## Task details
Any image in the records is to be skipped; everything else should be reproduced exactly.

───

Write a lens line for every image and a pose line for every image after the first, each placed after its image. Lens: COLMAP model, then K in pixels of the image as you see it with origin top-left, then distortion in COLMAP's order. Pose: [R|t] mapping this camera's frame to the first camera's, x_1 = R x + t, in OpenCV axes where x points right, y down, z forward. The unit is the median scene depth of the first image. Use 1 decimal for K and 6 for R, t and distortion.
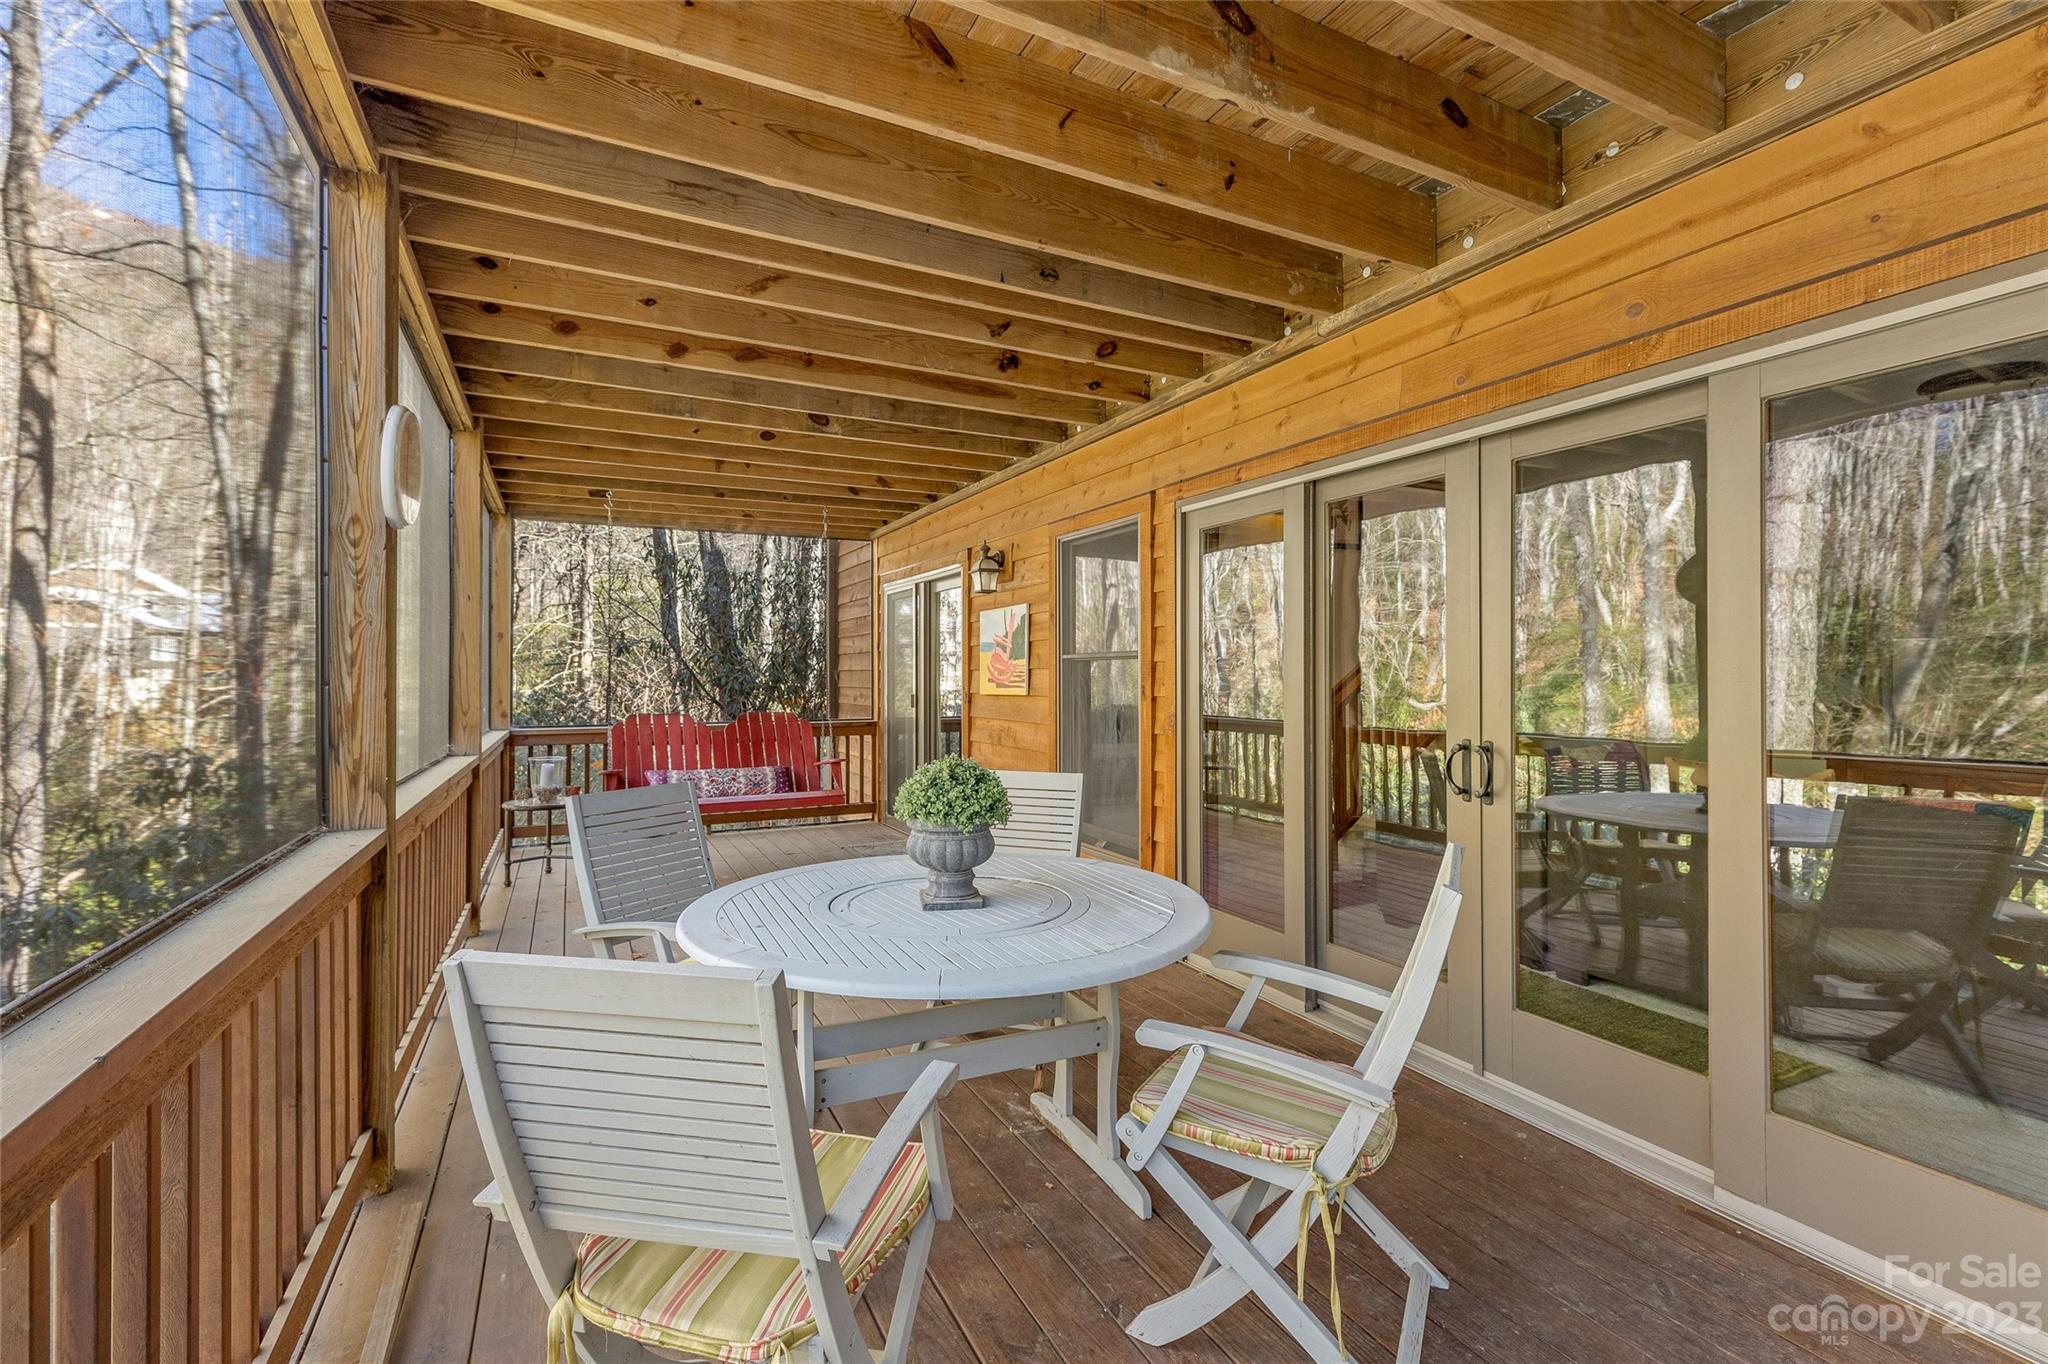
lens RADIAL K [[918.0, 0, 1039.6], [0, 918.0, 675.8], [0, 0, 1]] dist [0.002360, 0.000217]
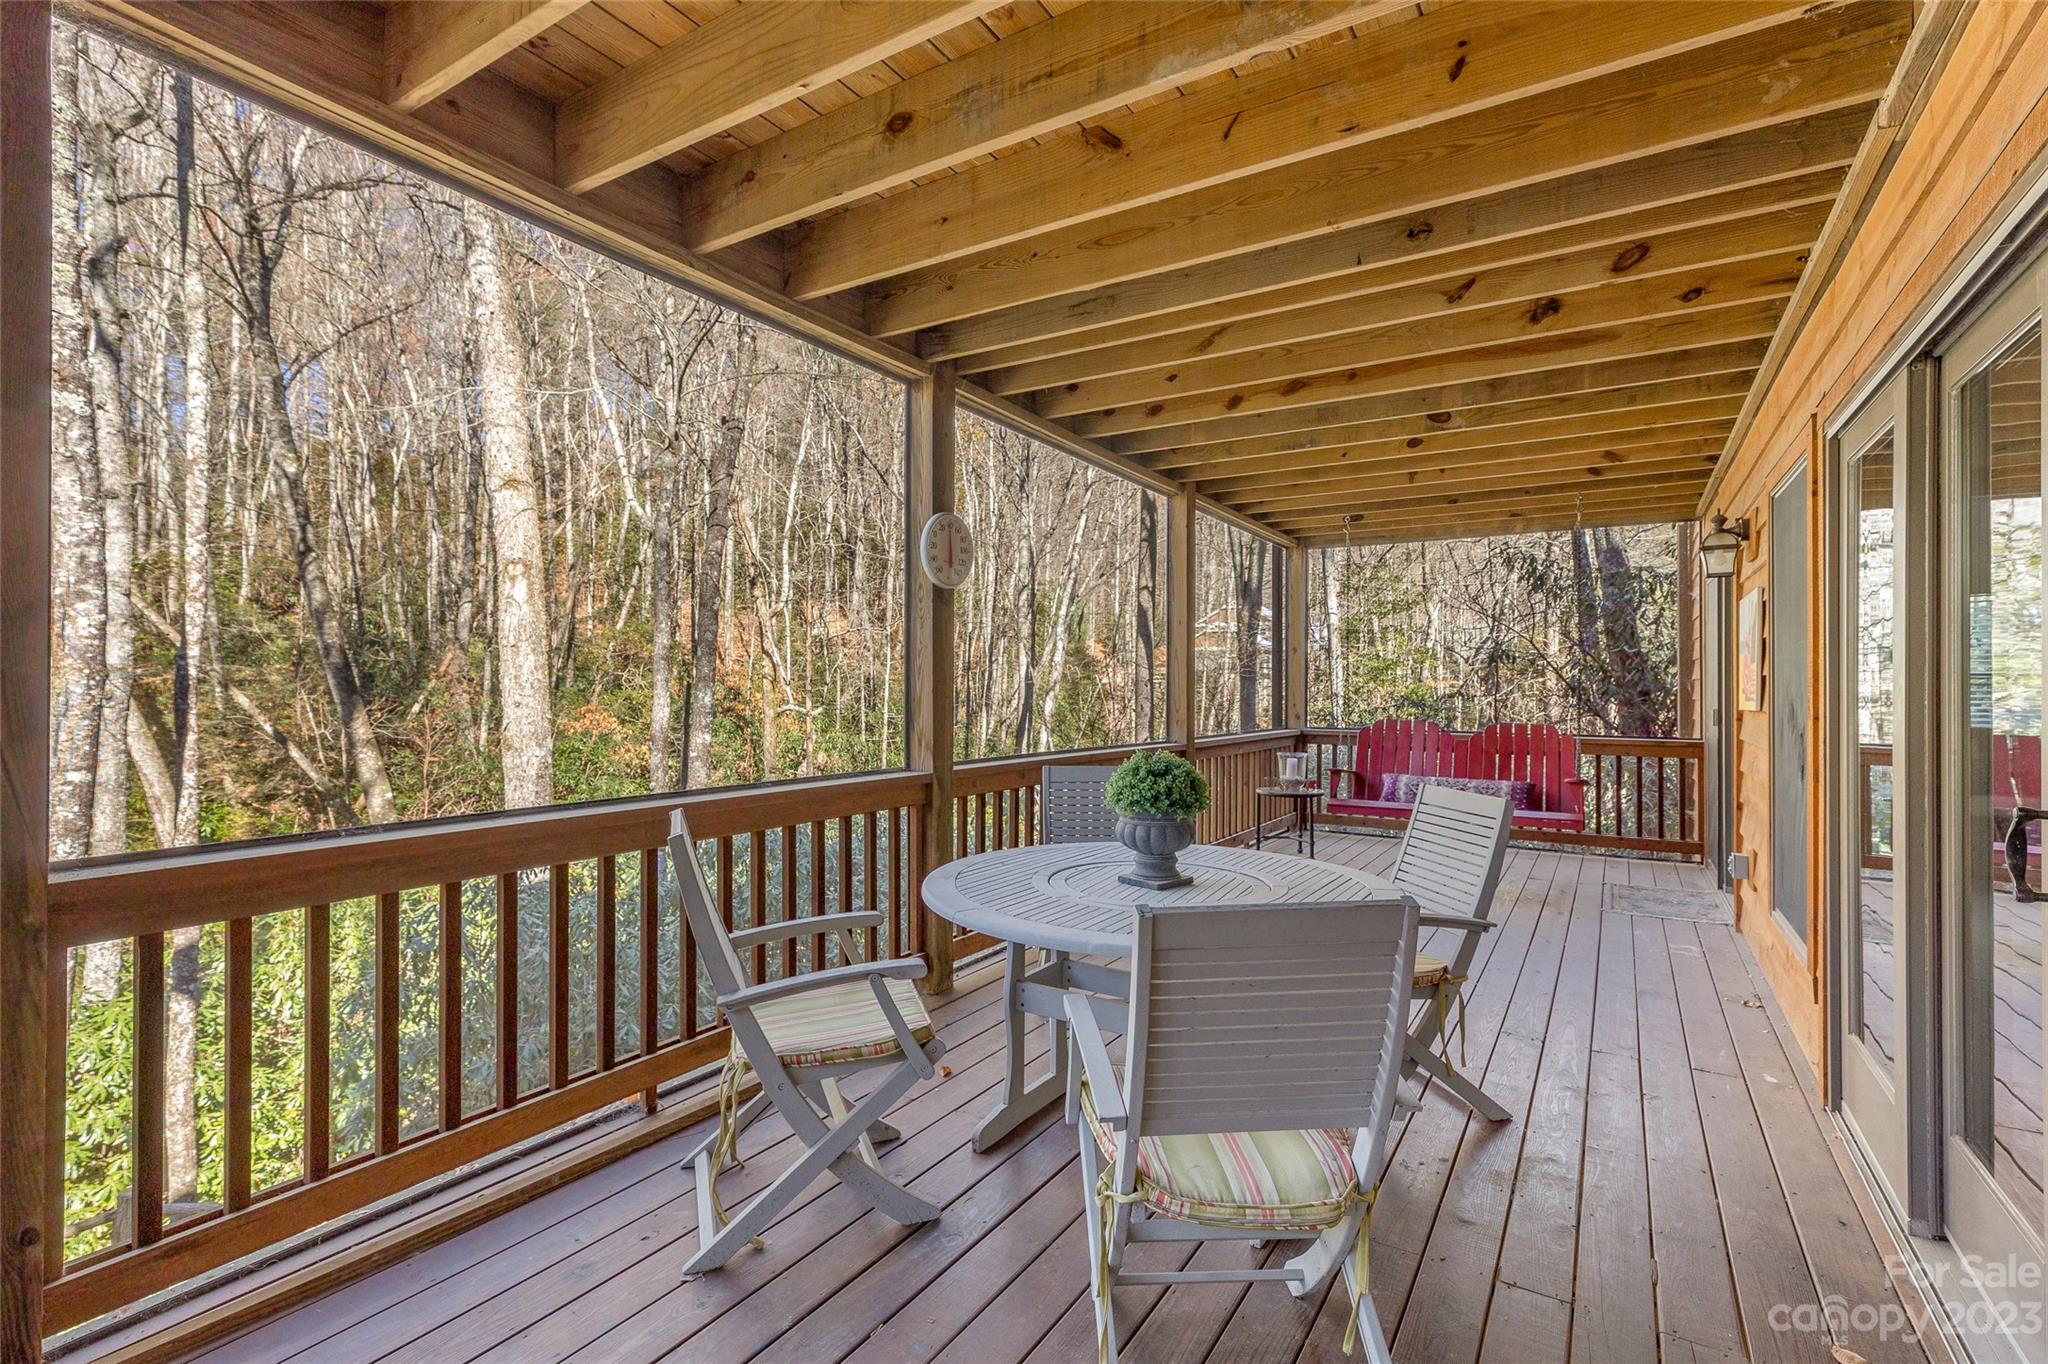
lens RADIAL K [[918.0, 0, 1041.6], [0, 918.0, 686.9], [0, 0, 1]] dist [0.002360, 0.000217]
pose [[0.531199, 0.006114, -0.847225, 0.246564], [-0.004841, 0.999980, 0.004182, 0.001118], [0.847233, 0.001880, 0.531218, 0.092768]]
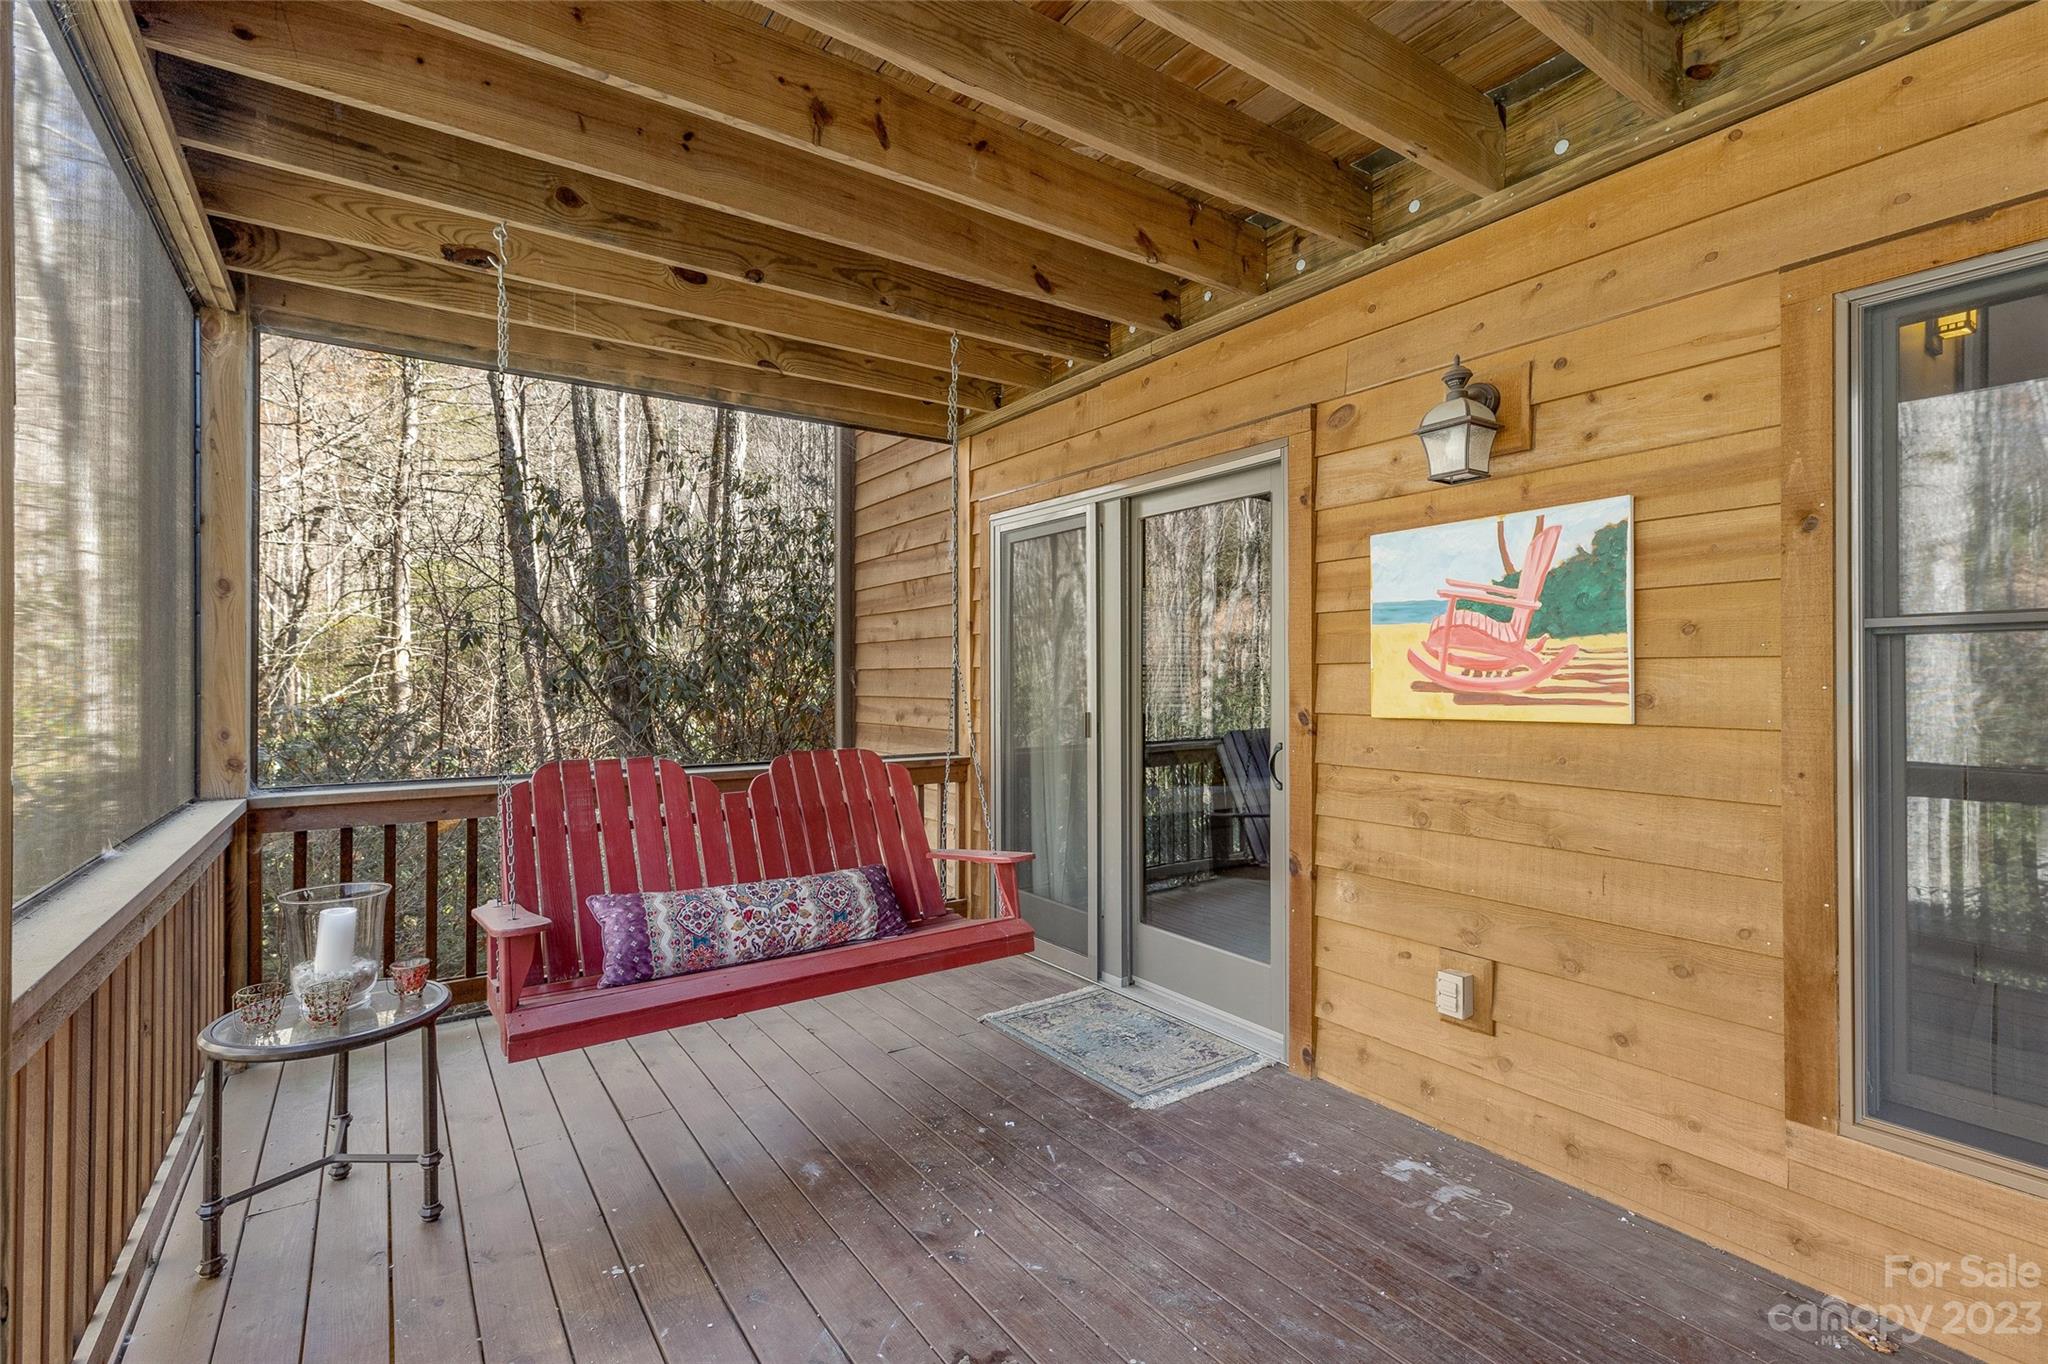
lens RADIAL K [[918.0, 0, 1005.8], [0, 918.0, 685.5], [0, 0, 1]] dist [0.002360, 0.000217]
pose [[0.991779, 0.000182, 0.127962, -0.270038], [-0.000773, 0.999989, 0.004572, 0.002184], [-0.127960, -0.004634, 0.991769, 0.512112]]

───

## Solution to the problem
Write a lens line for every image and a pose line for every image after the first, each placed after its image. Lens: COLMAP model, then K in pixels of the image as you see it with origin top-left, then distortion in COLMAP's order. Pose: [R|t] mapping this camera's frame to the first camera's, x_1 = R x + t, in OpenCV axes where x points right, y down, z forward. The unit is the median scene depth of the first image. Use 1 decimal for K and 6 for R, t and distortion.
lens RADIAL K [[918.0, 0, 1039.6], [0, 918.0, 675.8], [0, 0, 1]] dist [0.002360, 0.000217]
lens RADIAL K [[918.0, 0, 1041.6], [0, 918.0, 686.9], [0, 0, 1]] dist [0.002360, 0.000217]
pose [[0.531199, 0.006114, -0.847225, 0.246564], [-0.004841, 0.999980, 0.004182, 0.001118], [0.847233, 0.001880, 0.531218, 0.092768]]
lens RADIAL K [[918.0, 0, 1005.8], [0, 918.0, 685.5], [0, 0, 1]] dist [0.002360, 0.000217]
pose [[0.991779, 0.000182, 0.127962, -0.270038], [-0.000773, 0.999989, 0.004572, 0.002184], [-0.127960, -0.004634, 0.991769, 0.512112]]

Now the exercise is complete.